Set problem
Write the next part of the blog post below about using AI agents to curate rewards on Hive, starting right after its final sentence.

Quoted passage
Artificially intelligent curation

By @acidyo2/24/2026ai

Not exactly, but we've had some fun experimenting with AI agents recently through @love-scout with @hivetrending and I was thinking as to what more we could do to improve the rewarding of posts and users on Hive with the help of it.

Now, I need to preface this by saying that I'm not going to go into details in this post, maybe ever, because with things like these if you're too open about how things work it causes people to change their behavior based on the details to attempt to skew how it works in your favor.

When youtube's algo was leaked, users started begging their viewers to hit likes, leave replies, etc, a lot more than they did before that. When Twitter's algo was leaked/publized, they adapted to the new rules as to what would boost their tweets the most to garner the most attention and potential ad revenue, while CT just realized how screwed they were.

So I'd like to instead talk about the idea, the way I'd like to see it funded and what I think it'd accomplish and how we could avoid extra unnecessary fees as to not point at me and go all "you're just trying to do this for your own profit" when in reality this would in a way negatively affect my own rewards as well as other stakeholders who have stake in the ecosystem, but only slightly.

Dataset content

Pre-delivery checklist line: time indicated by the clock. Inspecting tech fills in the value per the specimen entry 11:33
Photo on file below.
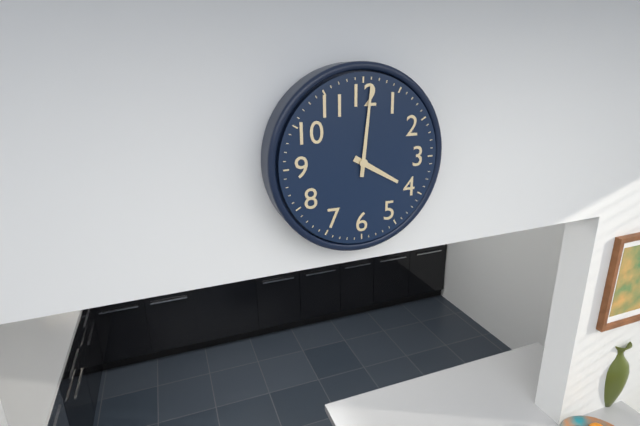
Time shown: 4:01
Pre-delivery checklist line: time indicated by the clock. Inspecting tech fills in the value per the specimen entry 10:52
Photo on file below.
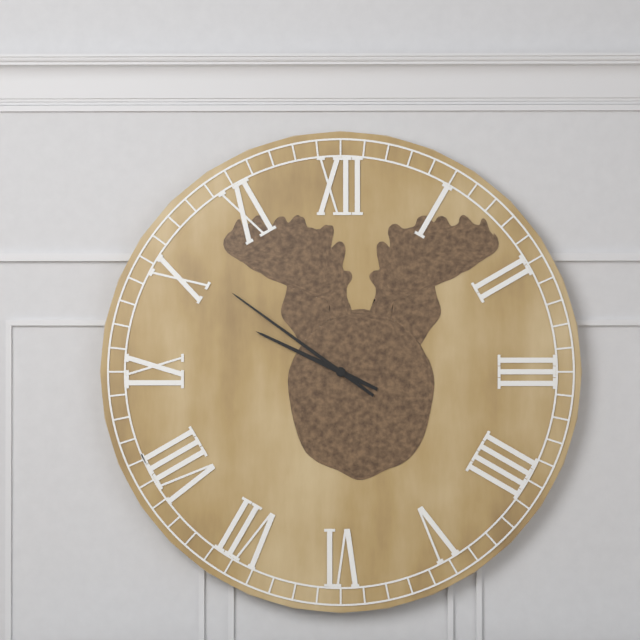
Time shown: 9:51
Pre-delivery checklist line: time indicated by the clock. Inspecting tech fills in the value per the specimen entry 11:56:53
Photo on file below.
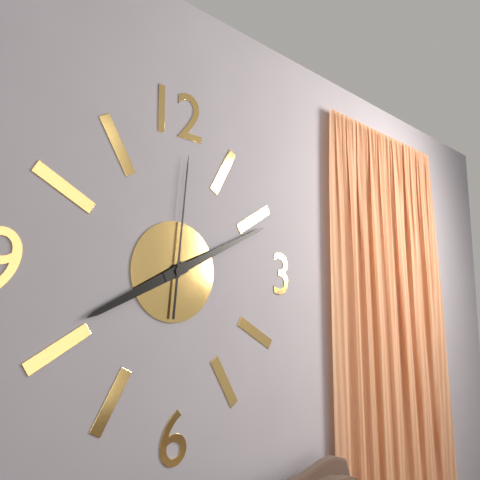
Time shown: 8:11:01
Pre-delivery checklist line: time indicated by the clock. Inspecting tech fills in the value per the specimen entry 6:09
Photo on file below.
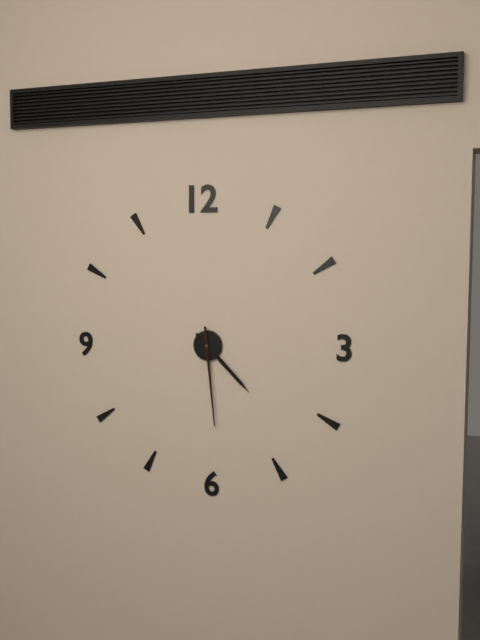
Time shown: 4:29
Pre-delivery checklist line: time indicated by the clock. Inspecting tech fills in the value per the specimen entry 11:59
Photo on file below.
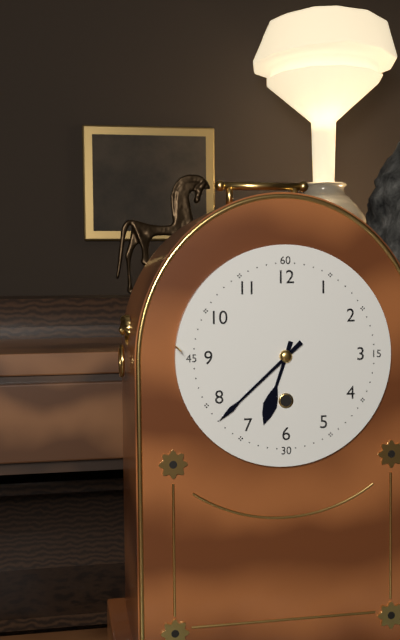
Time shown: 6:38
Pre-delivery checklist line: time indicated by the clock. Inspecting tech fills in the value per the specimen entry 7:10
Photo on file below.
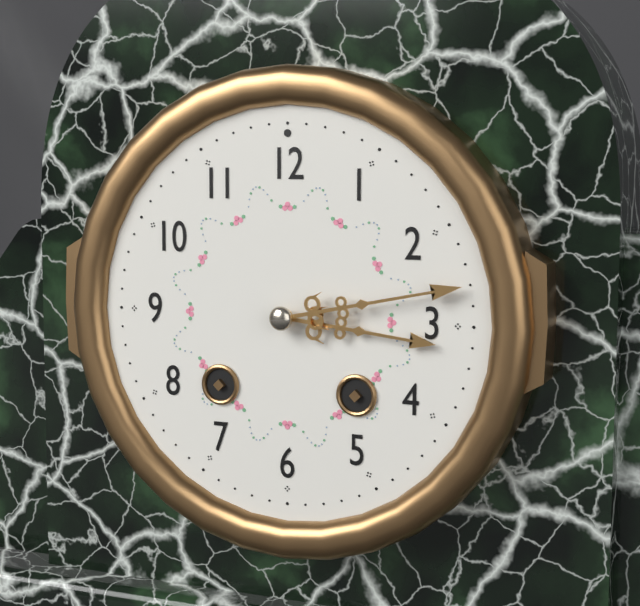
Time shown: 3:13
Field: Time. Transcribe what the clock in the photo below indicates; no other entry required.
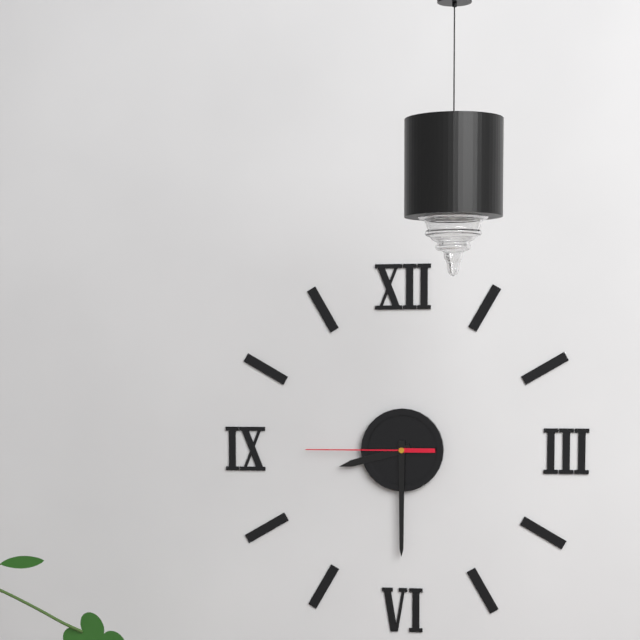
8:30:45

Response to the exercise
Okay, so what do we want to accomplish with this?

Earned Hive to feel more worthy.

Easily earned Hive easily end up on exchanges, whether you've landed yourself some big autovotes, some free delegation or you're delegating to a project that guarantees your daily votes redirected back at you - a lot of these things cause you to attempt to "farm" hive by posting daily.

Now naturally one solution to this are downvotes, but at this stage you'd have to downvote half the chain and deal with the repercussions of that endless drama and negativity as if we'd need any more of that currently.

Matter of a fact however is that activities such as the ones listed above cause authors to not care about their content's quality, effort, engagement rate, consumption, attention, etc. They're lunch is there waiting for them as long as they show up and post daily.

There are however authors that do care about their audience, their content, effort, etc, and may still post often or just every now and then but because they're sticking to their morals to not buy votes or trade them or selfvote through delegation schemes are often being underrewarded/overlooked and it may cause a sense of following in the shoes of others, i.e. not caring.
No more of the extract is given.